- Opening Delimiter -

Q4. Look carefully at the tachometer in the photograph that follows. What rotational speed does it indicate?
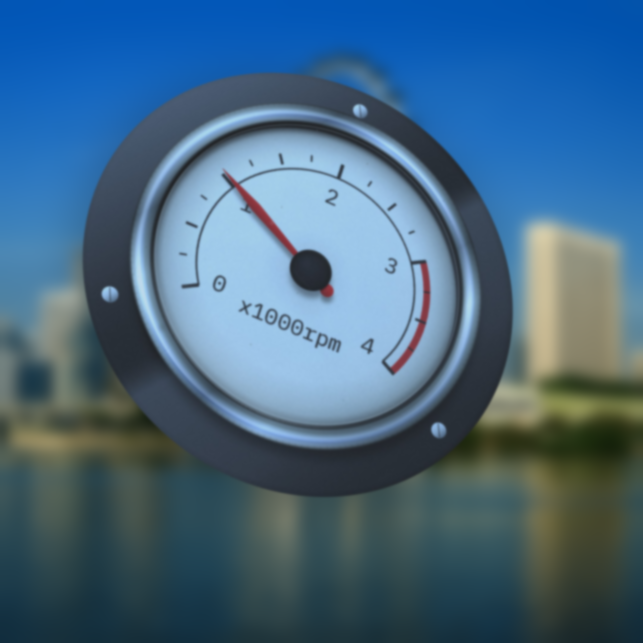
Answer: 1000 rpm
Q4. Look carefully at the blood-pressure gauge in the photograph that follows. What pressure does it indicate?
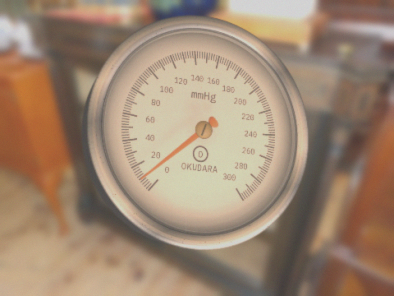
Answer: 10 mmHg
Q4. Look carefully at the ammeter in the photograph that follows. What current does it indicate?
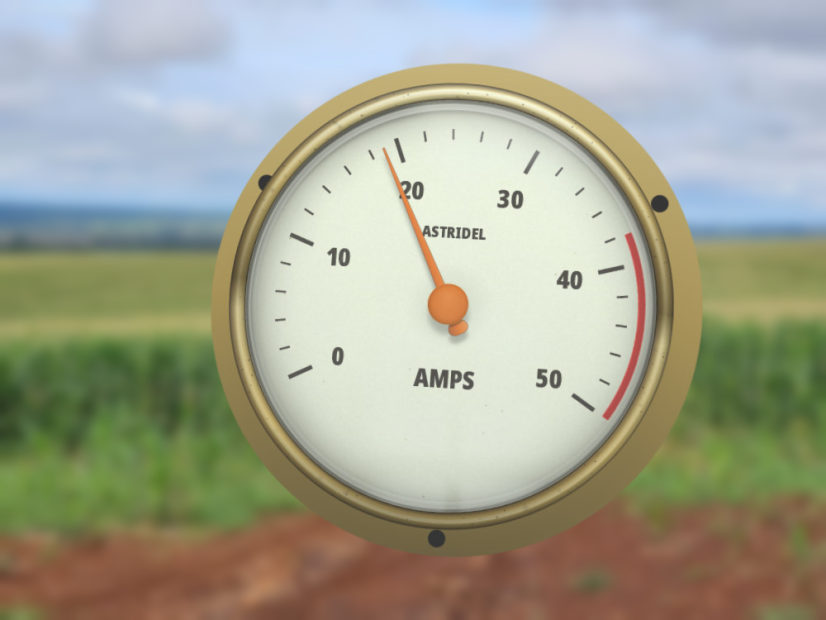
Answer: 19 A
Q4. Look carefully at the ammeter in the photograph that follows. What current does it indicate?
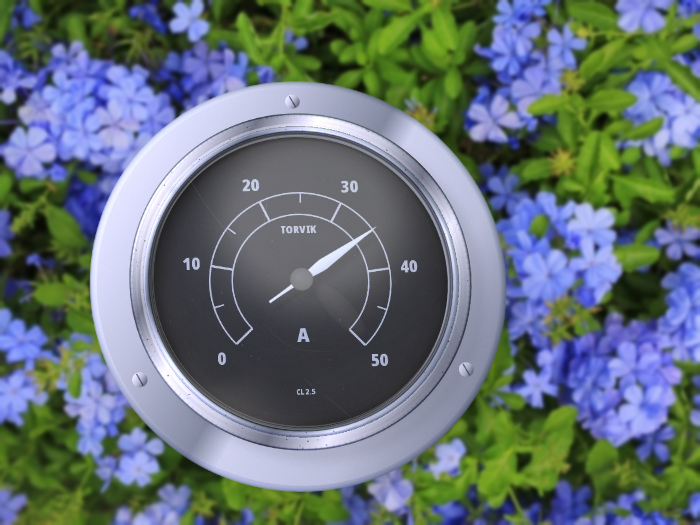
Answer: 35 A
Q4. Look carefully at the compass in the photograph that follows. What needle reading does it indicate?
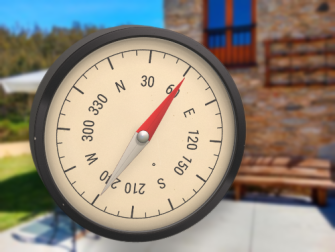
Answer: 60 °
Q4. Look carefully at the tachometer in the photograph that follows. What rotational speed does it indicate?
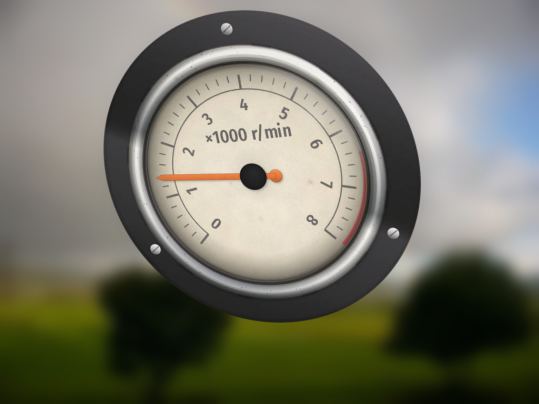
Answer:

- Closing Delimiter -

■ ACTIVITY:
Update the records above by replacing "photograph" with "picture" everywhere it occurs, leaving all other text unchanged. Give the revised lines without the pictures.

■ EXERCISE RESULT:
Q4. Look carefully at the tachometer in the picture that follows. What rotational speed does it indicate?
Answer: 1000 rpm
Q4. Look carefully at the blood-pressure gauge in the picture that follows. What pressure does it indicate?
Answer: 10 mmHg
Q4. Look carefully at the ammeter in the picture that follows. What current does it indicate?
Answer: 19 A
Q4. Look carefully at the ammeter in the picture that follows. What current does it indicate?
Answer: 35 A
Q4. Look carefully at the compass in the picture that follows. What needle reading does it indicate?
Answer: 60 °
Q4. Look carefully at the tachometer in the picture that follows. What rotational speed does it indicate?
Answer:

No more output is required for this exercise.